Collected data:
★ ★ ★ ★ ★
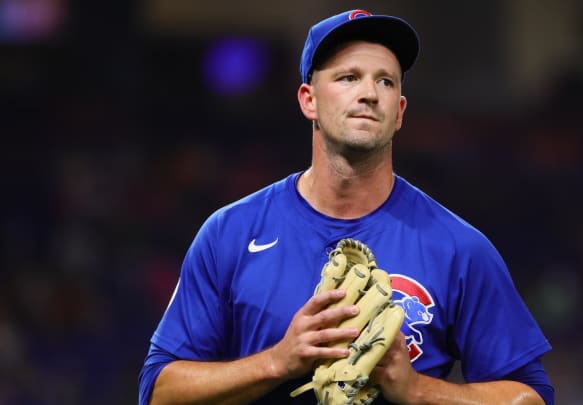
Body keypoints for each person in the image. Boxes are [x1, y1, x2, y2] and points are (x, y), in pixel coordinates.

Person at [139, 9, 554, 405]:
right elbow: (159, 392)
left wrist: (418, 391)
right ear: (309, 100)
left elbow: (531, 395)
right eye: (348, 77)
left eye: (386, 82)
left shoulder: (458, 248)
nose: (369, 94)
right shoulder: (230, 233)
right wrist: (276, 362)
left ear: (400, 113)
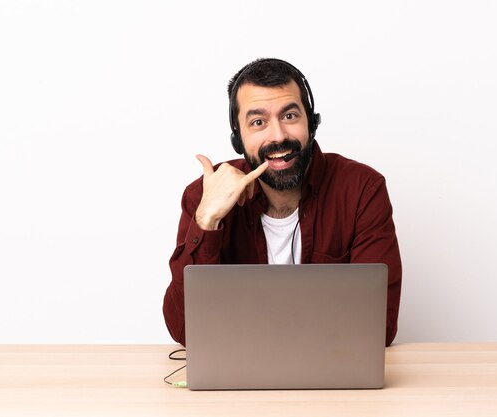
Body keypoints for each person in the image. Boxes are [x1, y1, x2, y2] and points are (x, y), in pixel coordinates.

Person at [163, 58, 402, 346]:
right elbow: (185, 331)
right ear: (237, 139)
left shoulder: (362, 189)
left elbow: (379, 327)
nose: (278, 136)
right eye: (258, 122)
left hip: (333, 375)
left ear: (311, 123)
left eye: (289, 116)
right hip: (240, 380)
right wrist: (207, 221)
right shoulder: (204, 196)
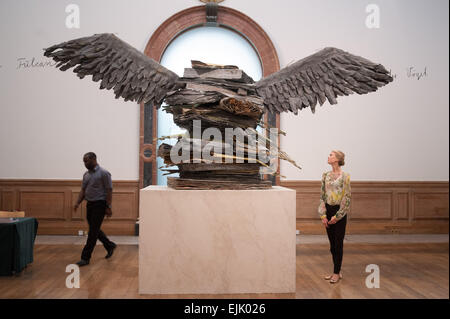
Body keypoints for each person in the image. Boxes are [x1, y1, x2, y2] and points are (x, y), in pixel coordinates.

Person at [74, 152, 116, 266]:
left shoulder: (104, 173)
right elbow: (83, 190)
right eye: (83, 161)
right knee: (94, 229)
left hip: (100, 205)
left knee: (92, 232)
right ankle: (109, 245)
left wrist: (108, 206)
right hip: (90, 204)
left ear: (94, 159)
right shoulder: (86, 175)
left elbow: (109, 191)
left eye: (86, 161)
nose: (85, 163)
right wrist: (78, 202)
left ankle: (85, 257)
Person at [318, 150, 351, 284]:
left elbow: (347, 197)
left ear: (337, 159)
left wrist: (338, 216)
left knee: (338, 244)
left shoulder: (345, 176)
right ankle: (336, 271)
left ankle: (336, 273)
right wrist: (323, 215)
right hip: (328, 210)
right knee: (332, 245)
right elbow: (322, 196)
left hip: (339, 212)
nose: (328, 156)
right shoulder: (325, 175)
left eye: (331, 155)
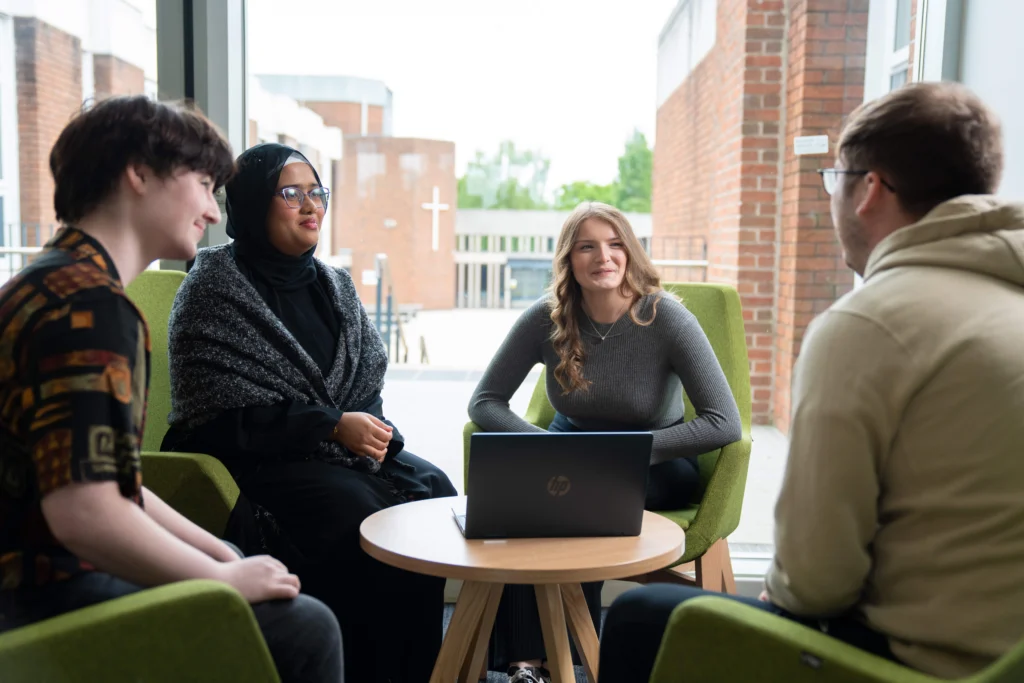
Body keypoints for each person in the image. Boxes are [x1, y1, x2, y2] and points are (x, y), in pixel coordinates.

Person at [600, 81, 1024, 682]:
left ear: (869, 188)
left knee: (642, 615)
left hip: (925, 666)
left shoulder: (869, 326)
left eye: (834, 179)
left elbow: (814, 582)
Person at [0, 96, 343, 683]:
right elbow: (86, 514)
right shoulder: (89, 306)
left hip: (32, 576)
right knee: (305, 628)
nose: (213, 210)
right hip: (34, 594)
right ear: (139, 174)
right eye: (205, 184)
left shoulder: (45, 282)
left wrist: (219, 553)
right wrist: (222, 580)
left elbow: (114, 480)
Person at [161, 142, 457, 683]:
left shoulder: (336, 286)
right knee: (357, 514)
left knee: (433, 490)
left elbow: (364, 379)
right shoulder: (212, 288)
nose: (310, 205)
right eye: (290, 193)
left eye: (316, 192)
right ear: (250, 205)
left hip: (340, 452)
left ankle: (420, 668)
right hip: (260, 461)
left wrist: (360, 429)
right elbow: (214, 417)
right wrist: (329, 426)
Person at [468, 201, 742, 682]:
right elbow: (486, 402)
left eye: (616, 244)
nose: (604, 257)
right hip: (565, 453)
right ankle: (526, 666)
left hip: (650, 464)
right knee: (521, 507)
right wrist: (544, 448)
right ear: (568, 260)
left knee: (577, 506)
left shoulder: (667, 318)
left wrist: (627, 453)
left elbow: (724, 423)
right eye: (587, 247)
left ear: (632, 252)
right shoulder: (545, 318)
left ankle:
★ ★ ★ ★ ★
Could you copy all of the entries above exactly, without the pictures?

Body keypoints for each person in the image. Boxes are [x1, y1, x2, y2] and points are (x, y), in pixel coordinates.

Person at [139, 9, 554, 405]:
right elbow: (159, 392)
left wrist: (418, 391)
right ear: (309, 100)
left elbow: (531, 395)
right eye: (348, 77)
left eye: (386, 82)
left shoulder: (458, 248)
nose: (369, 94)
right shoulder: (230, 233)
right wrist: (276, 362)
left ear: (400, 113)
Body keypoints for each person in the image. Boxes are [x1, y1, x2, y2] and points are (x, y), in pixel coordinates.

Person at [163, 58, 402, 346]:
right elbow: (185, 331)
right ear: (237, 139)
left shoulder: (362, 189)
left elbow: (379, 327)
nose: (278, 136)
right eye: (258, 122)
left hip: (333, 375)
left ear: (311, 123)
left eye: (289, 116)
right hip: (240, 380)
right wrist: (207, 221)
right shoulder: (204, 196)
Body keypoints for each person in the image. Boxes are [x1, y1, x2, y2] and points are (x, y), in pixel coordinates.

Person at [74, 152, 116, 266]:
left shoulder: (104, 173)
right elbow: (83, 190)
right eye: (83, 161)
right knee: (94, 229)
left hip: (100, 205)
left knee: (92, 232)
right ankle: (109, 245)
left wrist: (108, 206)
right hip: (90, 204)
left ear: (94, 159)
right shoulder: (86, 175)
left elbow: (109, 191)
left eye: (86, 161)
nose: (85, 163)
right wrist: (78, 202)
left ankle: (85, 257)
Person at [318, 150, 351, 284]:
left elbow: (347, 197)
left ear: (337, 159)
left wrist: (338, 216)
left knee: (338, 244)
left shoulder: (345, 176)
right ankle: (336, 271)
left ankle: (336, 273)
right wrist: (323, 215)
right hip: (328, 210)
right knee: (332, 245)
right elbow: (322, 196)
left hip: (339, 212)
nose: (328, 156)
right shoulder: (325, 175)
left eye: (331, 155)
Body keypoints for each person in the image. Boxes are [x1, y1, x2, y2] and points are (x, y), in pixel coordinates.

Person at [600, 81, 1024, 682]:
left ear: (869, 188)
left knee: (642, 615)
left hip: (925, 666)
left shoulder: (869, 326)
left eye: (834, 179)
left elbow: (814, 582)
Person at [0, 96, 343, 683]:
right elbow: (86, 514)
right shoulder: (89, 306)
left hip: (32, 576)
right knee: (305, 628)
nose: (213, 210)
right hip: (34, 594)
right ear: (139, 174)
right eye: (205, 184)
left shoulder: (45, 282)
left wrist: (219, 553)
right wrist: (222, 580)
left elbow: (114, 480)
Person at [161, 142, 457, 683]:
left shoulder: (336, 286)
right knee: (357, 514)
left knee: (433, 490)
left elbow: (364, 379)
right shoulder: (212, 288)
nose: (310, 205)
right eye: (290, 193)
left eye: (316, 192)
right ear: (250, 205)
left hip: (340, 452)
left ankle: (420, 668)
right hip: (260, 461)
left wrist: (360, 429)
right elbow: (214, 417)
right wrist: (329, 426)
Person at [468, 201, 742, 682]:
right elbow: (486, 402)
left eye: (616, 244)
nose: (604, 257)
right hip: (565, 453)
right ankle: (526, 666)
left hip: (650, 464)
right knee: (521, 507)
right wrist: (544, 448)
right ear: (568, 260)
left knee: (577, 506)
left shoulder: (667, 318)
left wrist: (627, 453)
left elbow: (724, 423)
right eye: (587, 247)
left ear: (632, 252)
right shoulder: (545, 318)
left ankle:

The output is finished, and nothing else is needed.